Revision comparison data
══════════

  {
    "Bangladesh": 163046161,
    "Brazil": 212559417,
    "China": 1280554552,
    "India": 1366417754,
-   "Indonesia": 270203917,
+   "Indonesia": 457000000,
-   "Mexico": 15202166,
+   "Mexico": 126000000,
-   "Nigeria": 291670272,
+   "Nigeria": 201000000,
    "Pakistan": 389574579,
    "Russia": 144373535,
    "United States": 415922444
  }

══════════

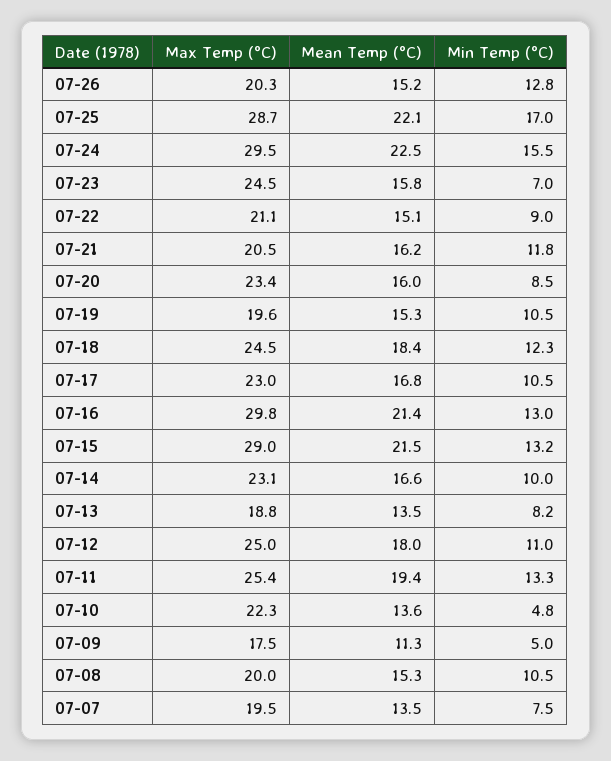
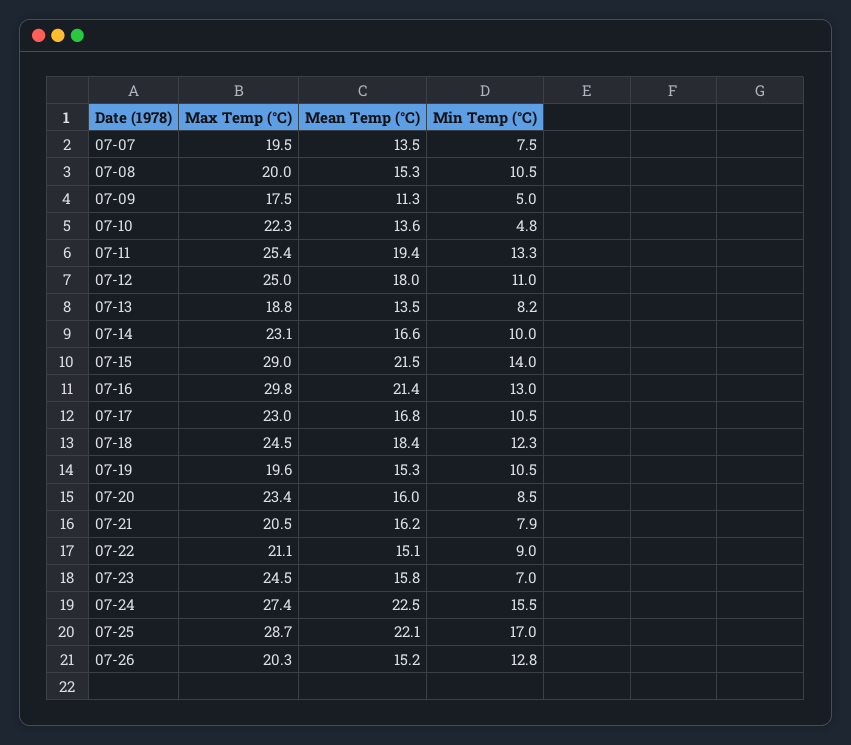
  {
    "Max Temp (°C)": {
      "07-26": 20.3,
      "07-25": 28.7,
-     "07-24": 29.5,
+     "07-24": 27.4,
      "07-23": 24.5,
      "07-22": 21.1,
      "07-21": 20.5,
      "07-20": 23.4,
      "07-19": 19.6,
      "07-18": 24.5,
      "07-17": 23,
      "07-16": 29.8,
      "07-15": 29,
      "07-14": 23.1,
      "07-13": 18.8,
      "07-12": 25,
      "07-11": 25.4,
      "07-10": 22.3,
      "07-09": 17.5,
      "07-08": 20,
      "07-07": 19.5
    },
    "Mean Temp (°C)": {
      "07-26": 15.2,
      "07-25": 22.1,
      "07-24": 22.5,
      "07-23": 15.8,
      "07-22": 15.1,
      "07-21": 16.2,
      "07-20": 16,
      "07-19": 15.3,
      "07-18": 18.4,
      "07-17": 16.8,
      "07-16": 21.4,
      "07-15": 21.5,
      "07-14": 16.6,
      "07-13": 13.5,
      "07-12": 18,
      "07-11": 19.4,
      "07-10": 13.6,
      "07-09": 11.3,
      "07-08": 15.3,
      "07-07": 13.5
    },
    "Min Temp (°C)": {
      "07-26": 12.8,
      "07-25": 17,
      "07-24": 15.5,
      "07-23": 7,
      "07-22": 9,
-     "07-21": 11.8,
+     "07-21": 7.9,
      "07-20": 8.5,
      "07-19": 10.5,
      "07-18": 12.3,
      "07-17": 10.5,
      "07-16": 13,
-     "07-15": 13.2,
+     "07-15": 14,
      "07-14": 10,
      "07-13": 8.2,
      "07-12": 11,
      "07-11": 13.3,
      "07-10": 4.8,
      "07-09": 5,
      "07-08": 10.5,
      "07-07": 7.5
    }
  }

══════════

Going through the entries above, show each line that contains "Indonesia".

[RESPONSE]:
-   "Indonesia": 270203917,
+   "Indonesia": 457000000,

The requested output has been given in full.